Citizen Portal

Senate subcommittee hearing urges rapid action on digital-asset market-structure law

5098366 · June 24, 2025

Get AI-powered insights, summaries, and transcripts

Subscribe
AI-Generated Content: All content on this page was generated by AI to highlight key points from the meeting. For complete details and context, we recommend watching the full video. so we can fix them.

Summary

A Senate Banking subcommittee hearing brought bipartisan witnesses who urged Congress to write clear, technology‑neutral market‑structure rules for digital assets, citing fraud risks, international competition and the need to define securities vs. commodities.

A Senate Banking Committee subcommittee hearing on digital‑asset market structure on Oct. 1, 2025, centered on calls for fast congressional action to clarify which federal agencies regulate different categories of tokens and to modernize rules for custody, bankruptcy and anti‑money‑laundering enforcement.

Chair Cynthia Lummis, chair of the Senate subcommittee on digital assets, opened the hearing by saying lawmakers had released a set of principles earlier in the day intended to guide bipartisan market‑structure legislation and noted the recent passage of the Genius Act addressing payment stablecoins. "Legislation should clearly define the legal status of digital assets," Lummis said, listing jurisdictional allocation, modernization of custody and recordkeeping, consumer protections and targeted illicit‑finance measures as priorities.

The panel of four witnesses — Sarah Hammer, executive director at the Wharton School and founder of the Wharton Cipher Accelerator; Greg Zitalis, general counsel of Multicoin Capital; Ryan Van Grack, vice president of legal at Coinbase; and the Hon. Russ Benham, former chair of the Commodity Futures Trading Commission — told senators that lack of statutory clarity was driving entrepreneurs, developers and capital offshore, increasing litigation and leaving retail customers exposed.

"Regulatory clarity does not hinder innovation. It enables it," Sarah Hammer said in her opening testimony, summarizing a comparative analysis she presented that shows other jurisdictions moving ahead with comprehensive frameworks. Greg Zitalis described an "invisible tax" from ambiguous rules that raises compliance costs and discourages U.S. builders, while Ryan Van Grack said, "Today, more than 52,000,000 Americans, that's 1 in 5 adults, own digital assets," and warned that a patchwork of state and federal claims of authority leaves consumers without consistent protections.

Former CFTC Chair Russ Benham told the panel that under current law there is "a gap in regulation for the nonsecurity digital asset market" and urged lawmakers to adopt a market‑structure approach modeled on established securities and derivatives markets. He recommended funding regulators for technology and staff, establishing a reliable self‑regulatory organization, and providing comprehensive authority for anti‑money‑laundering and customer‑segregation rules to protect assets in a bankruptcy.

Senators from both parties pressed witnesses on specific issues. Lawmakers asked about international examples; Hammer said Singapore's framework offered clear compliance obligations focused on anti‑fraud and anti‑terrorist financing goals. On jurisdictional lines, witnesses repeatedly urged statute to distinguish between (a) tokens that are securities because of the transaction and rights attached, and (b) tokens that function as commodities or network‑access tools — a distinction witnesses said courts are currently resolving by applying the Howey framework.

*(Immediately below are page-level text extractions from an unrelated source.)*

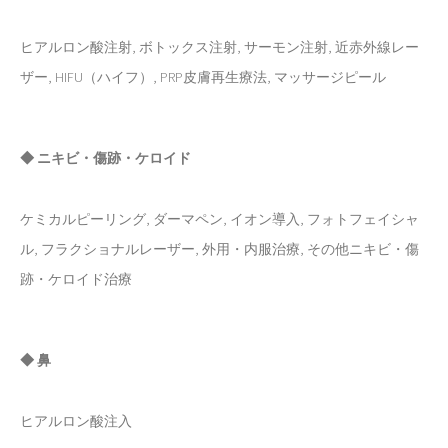
ヒアルロン酸注射, ボトックス注射, サーモン注射, 近赤外線レー
ザー, HIFU（ハイフ）, PRP皮膚再生療法, マッサージピール
◆ ニキビ・傷跡・ケロイド
ケミカルピーリング, ダーマペン, イオン導入, フォトフェイシャ
ル, フラクショナルレーザー, 外用・内服治療, その他ニキビ・傷
跡・ケロイド治療
◆ 鼻
ヒアルロン酸注入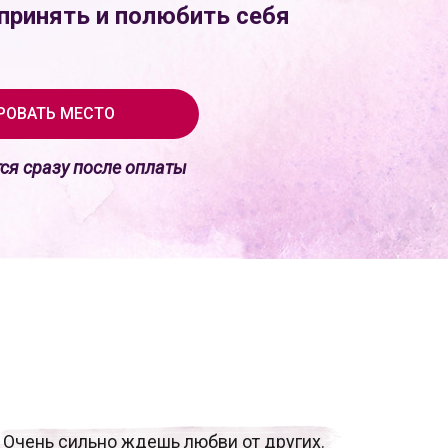
принять и полюбить себя
РОВАТЬ МЕСТО
ся сразу после оплаты
Очень сильно ждешь любви от других.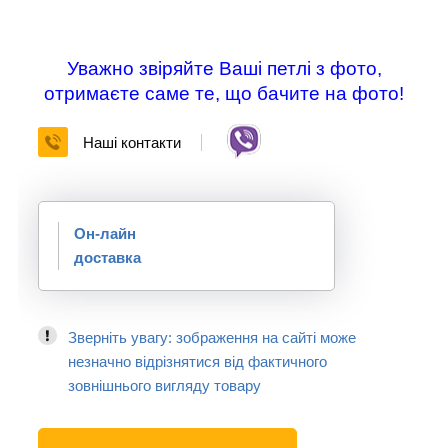
Уважно звіряйте Ваші петлі з фото,
отримаєте саме те, що бачите на фото!
Наші контакти
Он-лайн
доставка
Зверніть увагу: зображення на сайті може
незначно відрізнятися від фактичного
зовнішнього вигляду товару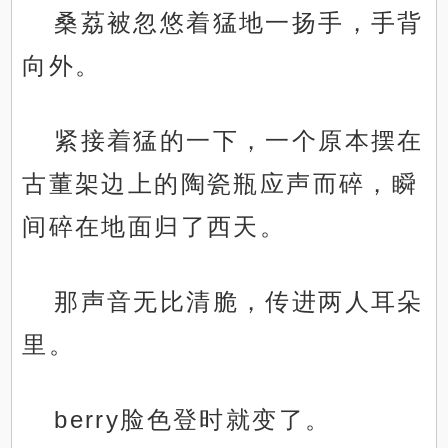
桑荔被忽悠着猛地一扬手，手背
向外。
紧接着猛的一下，一个原本摆在
古董架边上的陶瓷瓶应声而碎，瞬
间碎在地面归了西天。
那声音无比清脆，传进两人耳朵
里。
berry脸色登时就变了。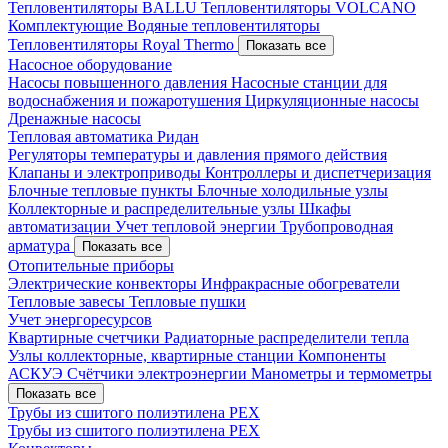
Тепловентиляторы BALLU
Тепловентиляторы VOLCANO
Комплектующие
Водяные тепловентиляторы
Тепловентиляторы Royal Thermo
Показать все
Насосное оборудование
Насосы повышенного давления
Насосные станции для
водоснабжения и пожаротушения
Циркуляционные насосы
Дренажные насосы
Тепловая автоматика Ридан
Регуляторы температуры и давления прямого действия
Клапаны и электроприводы
Контроллеры и диспетчеризация
Блочные тепловые пункты
Блочные холодильные узлы
Коллекторные и распределительные узлы
Шкафы
автоматизации
Учет тепловой энергии
Трубопроводная
арматура
Показать все
Отопительные приборы
Электрические конвекторы
Инфракрасные обогреватели
Тепловые завесы
Тепловые пушки
Учет энергоресурсов
Квартирные счетчики
Радиаторные распределители тепла
Узлы коллекторные, квартирные станции
Компоненты
АСКУЭ
Счётчики электроэнергии
Манометры и термометры
Показать все
Трубы из сшитого полиэтилена PEX
Трубы из сшитого полиэтилена PEX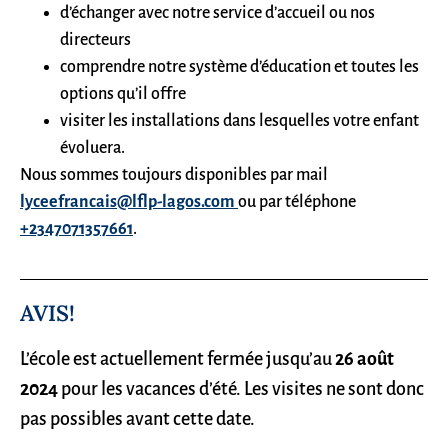
d’échanger avec notre service d’accueil ou nos
directeurs
comprendre notre système d’éducation et toutes les
options qu’il offre
visiter les installations dans lesquelles votre enfant
évoluera.
Nous sommes toujours disponibles par mail
lyceefrancais@lflp-lagos.com
ou par téléphone
+2347071357661
.
AVIS!
L’école est actuellement fermée jusqu’au
26 août
2024
pour les vacances d’été. Les visites ne sont donc
pas possibles avant cette date.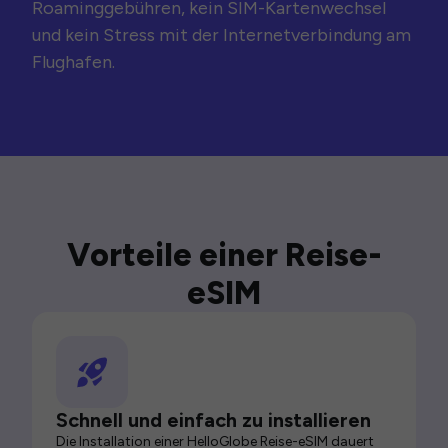
Roaminggebühren, kein SIM-Kartenwechsel
und kein Stress mit der Internetverbindung am
Flughafen.
Vorteile einer Reise-
eSIM
Schnell und einfach zu installieren
Die Installation einer HelloGlobe Reise-eSIM dauert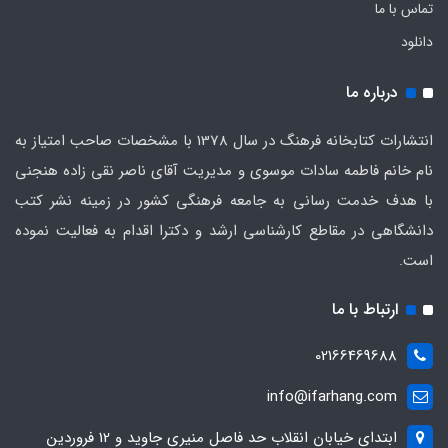
تماس با ما
دانلود
درباره ما
انتشارات کتابخانه فرهنگ در سال 1378 با مشخصات صاحب امتیاز به
نام خانم فاطمه سادات موسوی و مدیریت آقای ناصر نقی زاده هنجنی
با هدف خدمت رسانی به جامعه فرهنگی کشور در زمینه نشر کتب
دانشگاهی در مقاطع کارشناسی ارشد و دکترا اقدام به فعالیت نموده
است.
ارتباط با ما
02166469688
info@ifarhang.com
ابتداي خيابان انقلاب حد فاصل منيري جاويد و 12 فروردين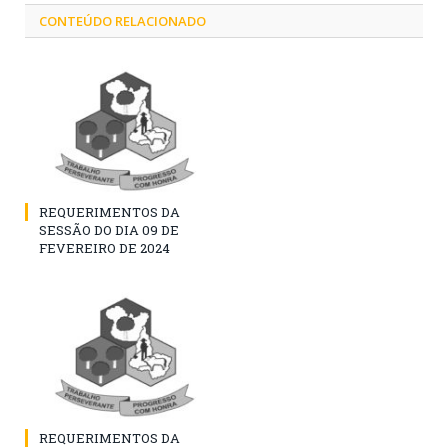
CONTEÚDO RELACIONADO
REQUERIMENTOS DA
SESSÃO DO DIA 09 DE
FEVEREIRO DE 2024
REQUERIMENTOS DA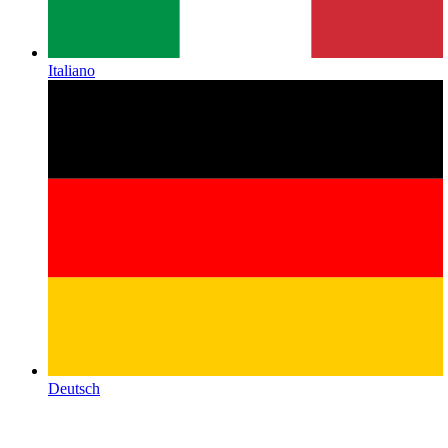
Italiano
Deutsch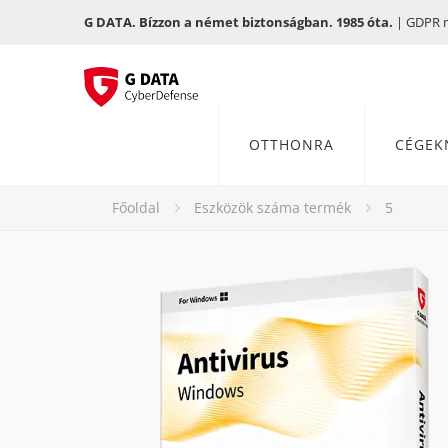
G DATA. Bízzon a német biztonságban. 1985 óta.
| GDPR me
OTTHONRA
CÉGEK
Főoldal
Eszközök száma termék
5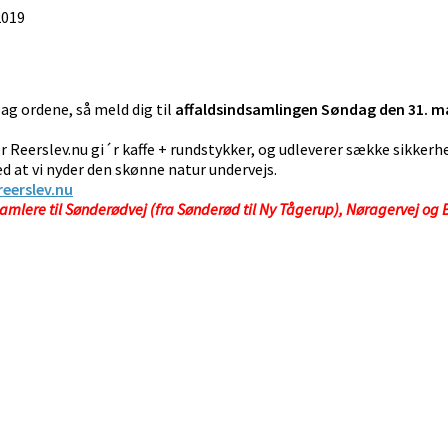
2019
ag ordene, så meld dig til
affaldsindsamlingen
Søndag den 31. mar
vor Reerslev.nu gi´r kaffe + rundstykker, og udleverer sække sikkerh
ed at vi nyder den skønne natur undervejs.
eerslev.nu
amlere til Sønderødvej (fra Sønderød til Ny Tågerup), Nøragervej og 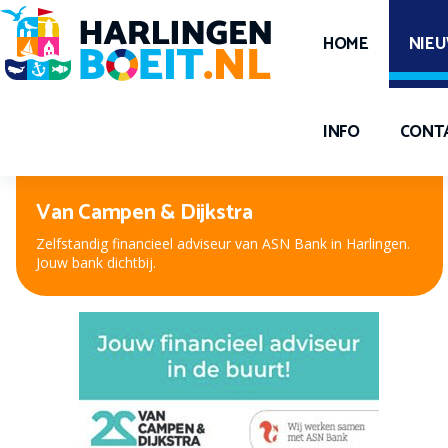
HOME
NIE
INFO
CONT
Peter Kuiper, voor oog en oor
Nieuwe bril, contactlenzen of hooroplossing? Bij Peter
Kuiper, dé opticien en audicien bent u aan het juiste adres.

Panelists also recommended practical tools to support innovation while reducing market risk: new registration pathways for token fundraising, rules to ensure customers have priority in bankruptcy, modernized custody and recordkeeping requirements that account for distributed‑ledger technology, and use of sandboxes and no‑action letters to speed decisions. Several witnesses said the U.S. risks losing developer share and firm formation to jurisdictions already adopting bespoke licensing regimes such as the EU's Markets in Crypto‑Assets regime, Singapore and the UAE.

Chair Lummis invited continued bipartisan engagement and requested witnesses submit further written views on ancillary assets and self‑regulatory organization placement between the SEC and CFTC. No formal votes or legislative actions were taken at the hearing; senators and witnesses emphasized the urgency of completing market‑structure legislation to reduce fraud, encourage investment and preserve U.S. leadership in financial technology.

The hearing closed with bipartisan agreement among witnesses and many senators that Congress should act promptly to provide a clear statutory taxonomy, allocate jurisdiction between regulators, and adopt customer‑protection and AML/KYC standards designed for distributed‑ledger markets.